LLMs are advanced natural language processing models that use deep learning techniques to understand and generate human language. LLMs can include a range of architectures and approaches, such as recurrent neural networks (RNNs), transformers, or rule-based systems. Generative Pre-trained Transformer (GPT) is a popular and influential example of an LLM that is based on transformer architecture, which is a deep neural network architecture designed to handle sequential data efficiently. Transformers use self-attention mechanisms to process input sequences and learn contextual relationships between words, enabling them to generate coherent and contextually relevant language.
A foundation model is an LLM that has been trained on a large dataset for a specific task before it is fine-tuned or adapted for a more specialized task. These models are typically trained on vast amounts of general data to learn basic features, patterns, and context within the data. Foundation models are crucial because they provide a starting point that already understands a broad range of concepts and language patterns.
Some popular examples of community-shared LLMs include Llama 2, BLOOM, Falcon, and MPT. NVIDIA also offers several pretrained models with the NeMo Framework.
In this design, we primarily focus on Llama 2. Llama 2, jointly developed by Meta and Microsoft, is freely available for research and commercial use. It offers a collection of pretrained models for generative text and fine-tuned models optimized for chat use cases. The Llama 2 models are trained on an extensive 2 trillion tokens dataset, featuring double the context length of Llama 1. Moreover, Llama 2-chat models have been further enriched by over 1 million new human annotations. These models are built on an optimized transformer architecture and come in various parameter sizes.
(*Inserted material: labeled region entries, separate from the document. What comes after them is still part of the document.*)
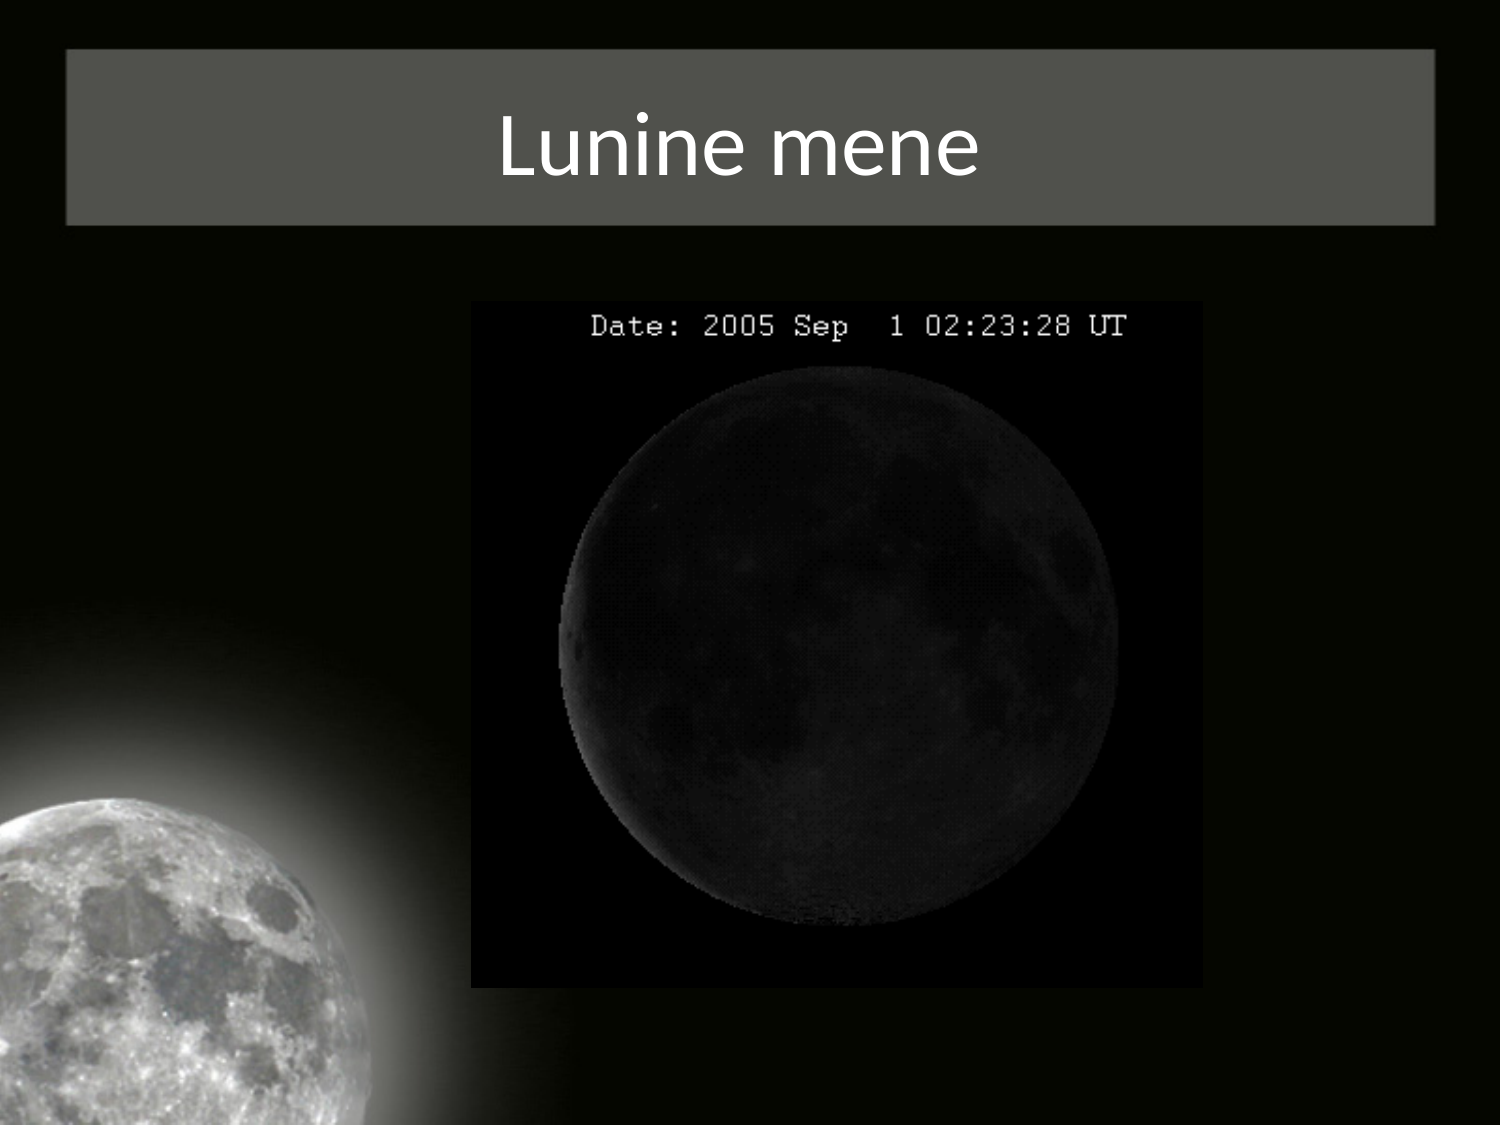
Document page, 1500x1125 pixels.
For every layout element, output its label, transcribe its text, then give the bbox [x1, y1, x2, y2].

picture [0, 0, 1500, 1125]
title Lunine mene [75, 45, 1425, 233]
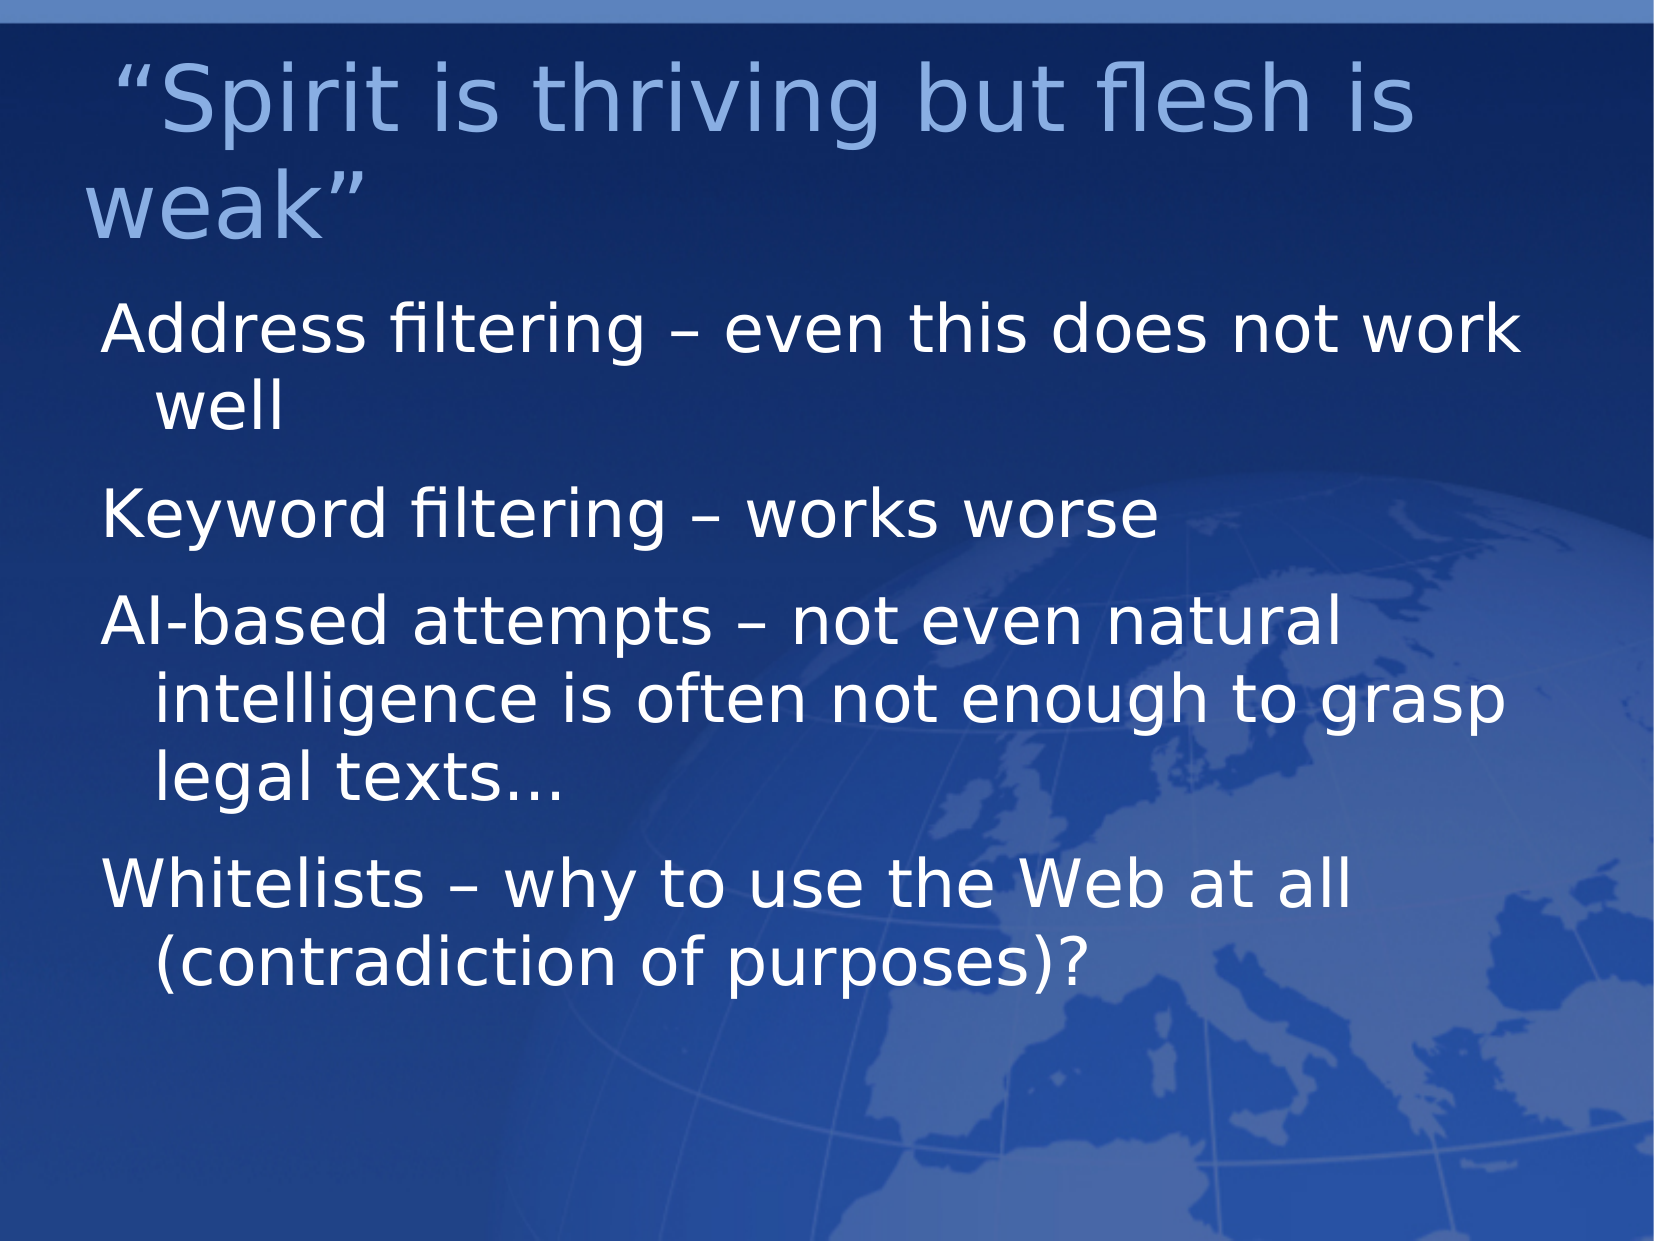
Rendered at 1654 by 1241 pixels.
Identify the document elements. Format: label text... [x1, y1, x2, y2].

title “Spirit is thriving but flesh is weak” [82, 45, 1571, 261]
picture [0, 0, 1654, 1241]
list Address filtering – even this does not work well Keyword filtering – works worse AI-based attempts – not even natural intelligence is often not enough to grasp legal texts... Whitelists – why to use the Web at all (contradiction of purposes)? [82, 290, 1571, 1094]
On-premises deployments using open-source large language models such as Llama 2 offer customers better value over time with predictable costs and complete control over their data, reducing risk to security and IP leakage and ensuring compliance with regulations.
See Meta’s Responsible Use Guide and Community License Agreement for using Llama in your enterprise deployment.
The Llama 2 model comes in three sizes: 7B, 13B and 70B parameters. The following table provides details that can guide you in selecting the right model for your use case:
Table 1. Example use cases for Llama models
Foundation model | Strengths and use cases |
Llama 2 7B | Fastest model for simple language tasks like text classification and spelling correction. For example, in the enterprise setting, text classification can be used to categorize and route customer queries appropriately. |
Llama 2 13B | More accurate and verbose responses compared to Llama 2 7B, especially for tasks that require generating long output sequences. It can be helpful for developing chatbots, writing blog posts, articles, and summarization. |
Llama 2 70B | The most capable model for more complex generative tasks in an enterprise such as creative writing with engaging content for company-specific advertisements or promotional material. Another example is training and knowledge-sharing, helping to create comprehensive and accurate responses to common questions, contributing to the development of knowledge bases and FAQs. |
Parameters in LLMs refer to the learnable components or weights of the neural network that make up the model. These parameters determine how the model processes input data and makes predictions or generates output. Typically, GPTs have millions (M) to billions (B) of parameters. These parameters are learned during the training process, in which the model is exposed to vast amounts of data and adjusts its parameters during gradient descent. Assuming the model architecture and training data are comparable, generally the higher the parameters in the model, the greater the accuracy and capability of the models. Although a smaller model that is trained to be specific to a particular outcome might be more accurate, especially with more training data as input. Models with higher parameters also require more compute resources, especially GPU resources. Therefore, a balance must be considered when choosing a model.